Karl Marx başta olmak üzere onu takip edip kendilerini komünizm idealine adamış düşünürlerin neredeyse hiçbiri, kaçınılmaz olduğunu iddia ettikleri komünist toplumun tam olarak nasıl bir toplum olacağı ve böyle bir toplumda hayatın nasıl şekillenip nasıl devam edeceği ve nasıl bir evrim göstereceği konusunda ciddi bir açıklama yapmamışlardır. Marx ve onun ardılı olan düşünürler daha çok kapitalizmin nasıl işlediğini ve onlara göre hangi sebeplerden dolayı yıkılacağını açıklamaya çalışmış, fakat komünist bir toplumda insan hayatının nasıl olacağını açıklamak konusunda çok az istekli olmuşlardır. Fakat Marx hiçbir zaman ideal bir komünist toplumu tasvir etmeye kalkışmamış olsa da bu ideal toplum için bir prensip ileri sürmüştür:

 

“Herkesten yeteneğine göre ve herkese ihtiyacına göre.”

 

Marx bu prensibi ileri sürmenin ötesinde bu prensibin nasıl mümkün olduğu konusunda bir açıklama yapmaktan kaçınmıştır.

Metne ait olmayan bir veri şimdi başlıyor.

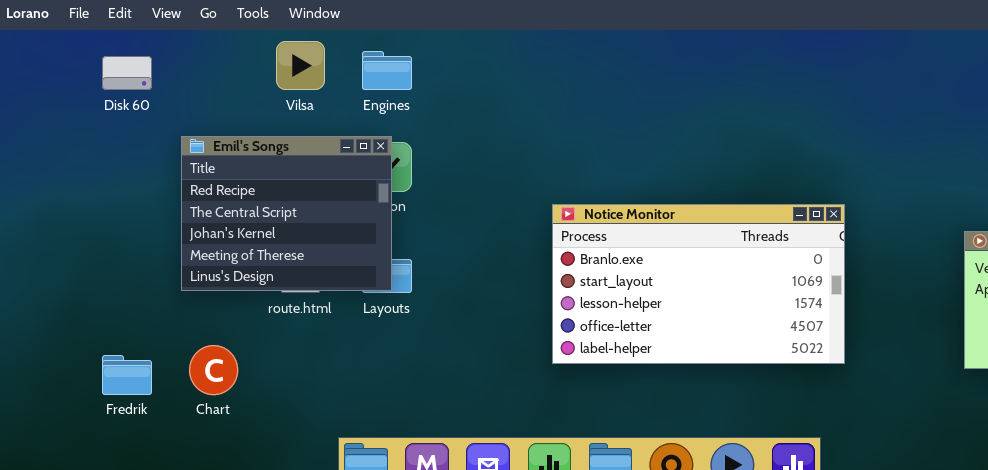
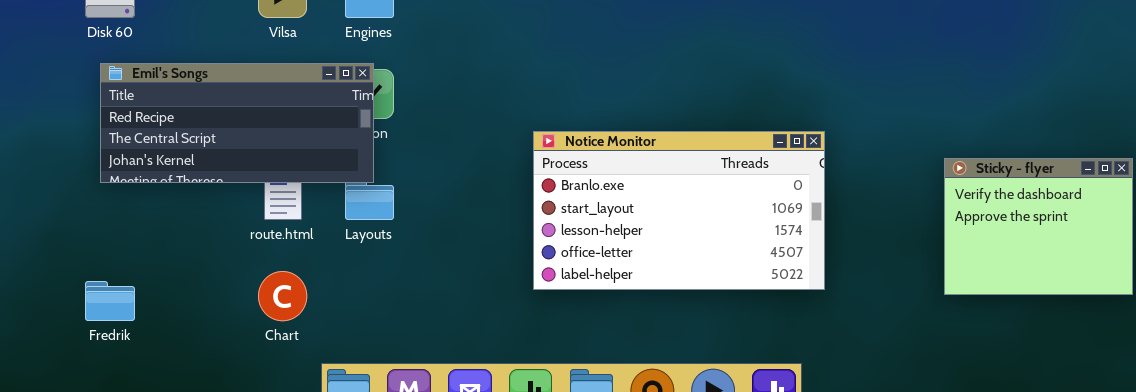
Emil's Songs: [181,136,392,291] -> [100,63,374,183], resized
Chart: [189,345,238,395] -> [258,271,307,321], moved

Marx ileri sürdüğü bu prensibin kendinde bir doğru olduğuna inanıyor ve bu prensip üzerine kurulu olan bir toplumun herhangi bir kusuru olabileceğini düşünmüyordu. Bize verdiği bir diğer ipucu ise komünist toplumda devletin ve ekonomik sınıf ayrımının var olmayacağı, devlet örgütlenmesinin yerini bütün insanların doğrudan ve gönüllü örgütlenmesinin alacağı ve üretim araçları denen fabrika, maden, toprak, doğal kaynak gibi şeylerin bütün insanların ortak mülkiyetinde olacağıdır. Fakat bunların da nasıl mümkün olduğuna yönelik bir açıklama yapmamış, bunları peşinen doğru olarak kabul etmiştir. Fakat ne var ki bunları nasıl mümkün olacaklarına yönelik herhangi bir açıklama yapmadan peşinen doğru kabul etmek tatmin edici olmadığı gibi Marksist teori içerisinde bir boşluğa da neden olmaktadır. Bu yazıda Marx’ın bize komünist toplumun niteliğine dair sunduğu bu kabullerden hareketle böyle bir toplumun neden mümkün olmadığını anlatmaya çalışacağım.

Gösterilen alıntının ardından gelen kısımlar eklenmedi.